Colleges around the country, including some departments at UO, are struggling to define the boundaries between challenging course material, students’ well-being, and free speech. Recently, the English department discussed whether they should use trigger warnings that would alarm students of potentially upsetting topics. Warnings are becoming more and more common — and more and more controversial.

“Maybe there should be a trigger warning for the whole English Department, considering the nature of literature,” said John Gage, a UO English professor.

Trigger warnings have moved from feminist blogs to academia, creating a swift backlash at schools like Oberlin, Rutgers, Wellesley, and University of California Santa Barbara.

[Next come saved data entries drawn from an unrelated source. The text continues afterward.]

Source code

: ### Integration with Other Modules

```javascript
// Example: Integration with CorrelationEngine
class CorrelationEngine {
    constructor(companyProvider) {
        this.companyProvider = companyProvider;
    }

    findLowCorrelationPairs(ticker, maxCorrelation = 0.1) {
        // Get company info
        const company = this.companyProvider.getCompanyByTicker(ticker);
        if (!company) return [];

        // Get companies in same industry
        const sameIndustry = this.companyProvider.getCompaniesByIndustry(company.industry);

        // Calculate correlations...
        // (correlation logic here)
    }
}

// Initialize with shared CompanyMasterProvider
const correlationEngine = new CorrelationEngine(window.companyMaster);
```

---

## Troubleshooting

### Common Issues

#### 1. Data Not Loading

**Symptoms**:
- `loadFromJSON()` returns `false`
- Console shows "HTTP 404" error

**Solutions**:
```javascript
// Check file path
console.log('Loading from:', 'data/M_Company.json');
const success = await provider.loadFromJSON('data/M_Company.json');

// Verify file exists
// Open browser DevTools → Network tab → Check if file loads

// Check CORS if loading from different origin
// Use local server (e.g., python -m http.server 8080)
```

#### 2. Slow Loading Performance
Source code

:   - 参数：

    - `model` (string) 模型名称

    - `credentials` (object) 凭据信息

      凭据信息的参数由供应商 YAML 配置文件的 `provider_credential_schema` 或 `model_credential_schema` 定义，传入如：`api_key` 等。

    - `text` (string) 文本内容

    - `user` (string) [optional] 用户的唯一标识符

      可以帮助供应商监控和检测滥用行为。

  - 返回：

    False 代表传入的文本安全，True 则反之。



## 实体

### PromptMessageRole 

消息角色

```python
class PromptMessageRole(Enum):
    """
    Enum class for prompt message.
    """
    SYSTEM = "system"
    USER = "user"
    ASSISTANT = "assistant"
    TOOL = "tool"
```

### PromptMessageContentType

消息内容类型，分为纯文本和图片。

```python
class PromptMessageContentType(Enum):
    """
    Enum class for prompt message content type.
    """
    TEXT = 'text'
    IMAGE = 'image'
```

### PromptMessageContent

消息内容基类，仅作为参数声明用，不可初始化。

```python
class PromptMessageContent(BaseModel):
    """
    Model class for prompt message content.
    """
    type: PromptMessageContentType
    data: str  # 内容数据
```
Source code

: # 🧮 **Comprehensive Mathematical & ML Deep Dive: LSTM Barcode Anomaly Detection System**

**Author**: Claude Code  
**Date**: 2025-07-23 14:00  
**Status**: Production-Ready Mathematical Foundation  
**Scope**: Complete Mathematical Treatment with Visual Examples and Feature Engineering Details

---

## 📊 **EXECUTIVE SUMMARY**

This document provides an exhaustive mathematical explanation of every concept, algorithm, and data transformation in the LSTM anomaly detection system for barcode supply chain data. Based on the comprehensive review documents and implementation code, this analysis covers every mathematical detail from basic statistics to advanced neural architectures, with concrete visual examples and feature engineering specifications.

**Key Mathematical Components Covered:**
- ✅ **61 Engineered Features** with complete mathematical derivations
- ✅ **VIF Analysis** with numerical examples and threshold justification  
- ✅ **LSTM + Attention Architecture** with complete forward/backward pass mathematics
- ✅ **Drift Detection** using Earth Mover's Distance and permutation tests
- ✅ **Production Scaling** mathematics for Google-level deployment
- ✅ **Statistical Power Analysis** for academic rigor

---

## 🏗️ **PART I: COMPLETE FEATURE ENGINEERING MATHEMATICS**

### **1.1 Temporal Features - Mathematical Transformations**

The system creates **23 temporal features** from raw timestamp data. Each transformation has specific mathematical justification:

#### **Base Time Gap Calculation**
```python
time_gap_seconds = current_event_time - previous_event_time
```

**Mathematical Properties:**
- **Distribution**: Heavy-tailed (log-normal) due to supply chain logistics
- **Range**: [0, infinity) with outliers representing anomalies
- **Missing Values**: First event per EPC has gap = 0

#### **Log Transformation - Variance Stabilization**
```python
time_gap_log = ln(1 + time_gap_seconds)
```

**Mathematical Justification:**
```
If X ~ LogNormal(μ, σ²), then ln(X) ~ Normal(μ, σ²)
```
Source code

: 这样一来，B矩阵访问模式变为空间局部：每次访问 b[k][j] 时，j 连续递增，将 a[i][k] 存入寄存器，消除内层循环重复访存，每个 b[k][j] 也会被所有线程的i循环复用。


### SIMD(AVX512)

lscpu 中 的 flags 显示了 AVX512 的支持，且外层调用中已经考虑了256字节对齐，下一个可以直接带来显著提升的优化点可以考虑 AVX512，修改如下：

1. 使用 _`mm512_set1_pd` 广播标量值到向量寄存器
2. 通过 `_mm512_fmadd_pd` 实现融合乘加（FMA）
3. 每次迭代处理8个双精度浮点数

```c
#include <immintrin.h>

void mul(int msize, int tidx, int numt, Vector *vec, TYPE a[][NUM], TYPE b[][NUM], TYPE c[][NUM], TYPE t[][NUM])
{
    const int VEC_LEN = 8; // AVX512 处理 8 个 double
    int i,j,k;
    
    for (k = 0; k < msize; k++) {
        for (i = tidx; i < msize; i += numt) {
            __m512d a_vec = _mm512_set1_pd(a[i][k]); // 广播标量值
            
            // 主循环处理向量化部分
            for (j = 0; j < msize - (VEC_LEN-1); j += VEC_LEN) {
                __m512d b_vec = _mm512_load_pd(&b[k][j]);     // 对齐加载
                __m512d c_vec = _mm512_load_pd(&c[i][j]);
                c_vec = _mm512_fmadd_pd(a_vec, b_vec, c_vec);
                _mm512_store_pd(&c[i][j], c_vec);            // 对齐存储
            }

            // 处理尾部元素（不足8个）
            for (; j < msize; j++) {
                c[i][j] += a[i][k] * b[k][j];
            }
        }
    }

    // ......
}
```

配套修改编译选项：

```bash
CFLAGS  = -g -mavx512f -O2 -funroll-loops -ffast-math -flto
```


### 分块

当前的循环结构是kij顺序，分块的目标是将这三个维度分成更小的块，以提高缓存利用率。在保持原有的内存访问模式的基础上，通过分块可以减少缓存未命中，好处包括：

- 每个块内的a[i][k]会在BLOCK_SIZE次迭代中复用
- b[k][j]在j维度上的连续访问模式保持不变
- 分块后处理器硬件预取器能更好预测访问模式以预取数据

Oberlin’s proposal generated ridicule, both from faculty and media, for defining triggers so widely that virtually any book or film would require a warning. “Triggers are not only relevant to sexual misconduct, but also to anything that might cause trauma,” the policy stated. “Be aware of racism, classism, sexism, heterosexism, cissexism, ableism and other issues of privilege and oppression. Realize that all forms of violence are traumatic.”

“Anything can be a trigger,” and instructors should “remove triggering material when it does not contribute directly to the course learning goals.” If a book was “too important to avoid,” professors were supposed to give a warning outlining all of the work’s potentially upsetting subject matter. Oberlin later removed the trigger warning guidelines after outcry from the New Republic, the Los Angeles Times and others.

Yet triggers can be a real problem for trauma survivors, who need to know what to expect so they aren’t “blindsided,” says BB Beltran, the executive director of Sexual Assault Support Service, “Providing folks options is key to strike a balance in free speech and academic freedom.”

She added, “I guess I’m surprised there has been so much push back.”

Oberlin’s guidelines said some books should be removed from classes, or if they are “important” enough, professors should include warnings for racism, domestic violence, misogyny, suicidal ideation, colonialism and religious persecution.

Mark Whalan is a UO professor who specializes in modern American literature and the Harlem Renaissance. “To design courses which don’t include such material would greatly distort an accurate sense of what texts have been most influential and important,” he said.

Warnings are “a way to give students a tool in providing their own self-care while still giving well-rounded coverage to current events discussed in our class,” said Jade Lynch-Greenberg, English and philosophy at Purdue. “I don’t believe in censorship, but in informed consumption of media.”

Editorials in the student papers of OberlinUCSB and Rutgers — colleges that have considered requiring in-class trigger warnings — said that there is a middle ground. Trigger warnings are the best alternative to banning challenging books, because the media has distorted its policies.

“There are free speech issues that have to come into play here,” said Lori Cunnington, a Eugene psychologist who specializes in trauma issues. “When people go to university, they expect that they’ll be exposed to a variety of information, and if trauma survivors are  aware of their triggers and have done the work, they should be able to identify the triggers for themselves.”

Whalan also said troubling readings can actually be therapeutic. “Literature often doesn’t just represent trauma, it also suggests strategies for meeting and managing it,” he said.